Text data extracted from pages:
*** Begin section ***
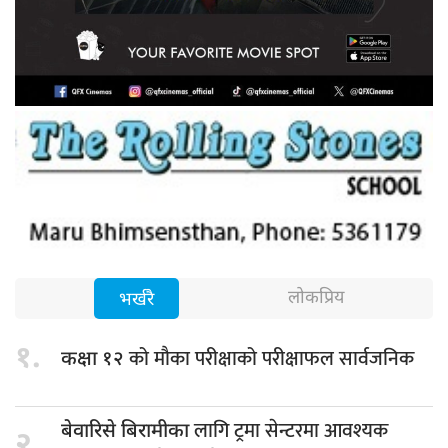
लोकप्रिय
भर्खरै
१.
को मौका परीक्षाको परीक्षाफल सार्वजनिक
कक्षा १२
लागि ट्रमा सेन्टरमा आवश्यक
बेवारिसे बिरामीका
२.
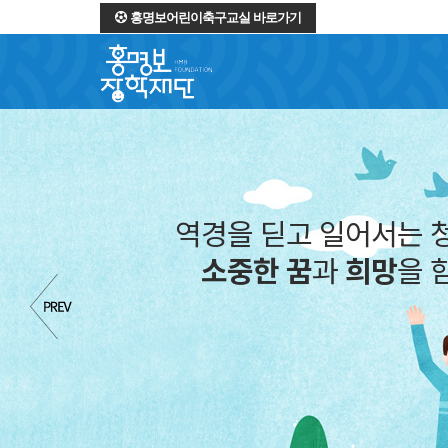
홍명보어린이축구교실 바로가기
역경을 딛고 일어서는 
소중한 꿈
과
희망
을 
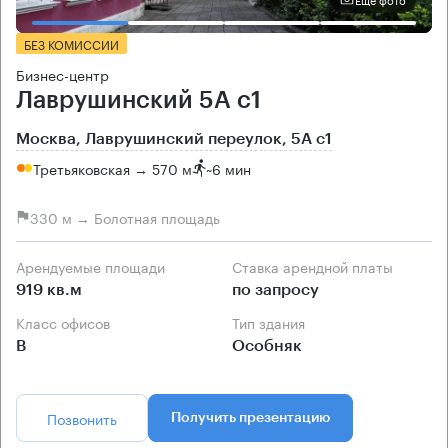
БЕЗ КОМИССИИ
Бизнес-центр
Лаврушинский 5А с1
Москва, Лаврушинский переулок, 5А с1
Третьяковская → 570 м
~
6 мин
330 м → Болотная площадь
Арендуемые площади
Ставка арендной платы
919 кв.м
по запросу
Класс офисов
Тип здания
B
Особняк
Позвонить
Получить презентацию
*** End section ***
### WHAT NEEDS TO BE DONE
Format every line of text in the records as one numbered list, skipping any blank lines. Leave the pictures out of the answer.

### COMPLETED EXERCISE
1. लोकप्रिय
2. भर्खरै
3. १.
4. को मौका परीक्षाको परीक्षाफल सार्वजनिक
5. कक्षा १२
6. लागि ट्रमा सेन्टरमा आवश्यक
7. बेवारिसे बिरामीका
8. २.
9. 홍명보어린이축구교실 바로가기
10. 역경을 딛고 일어서는 
11. 소중한 꿈
12. 과
13. 희망
14. 을 
15. БЕЗ КОМИССИИ
16. Бизнес-центр
17. Лаврушинский 5А с1
18. Москва, Лаврушинский переулок, 5А с1
19. Третьяковская → 570 м
20. ~
21. 6 мин
22. 330 м → Болотная площадь
23. Арендуемые площади
24. Ставка арендной платы
25. 919 кв.м
26. по запросу
27. Класс офисов
28. Тип здания
29. B
30. Особняк
31. Позвонить
32. Получить презентацию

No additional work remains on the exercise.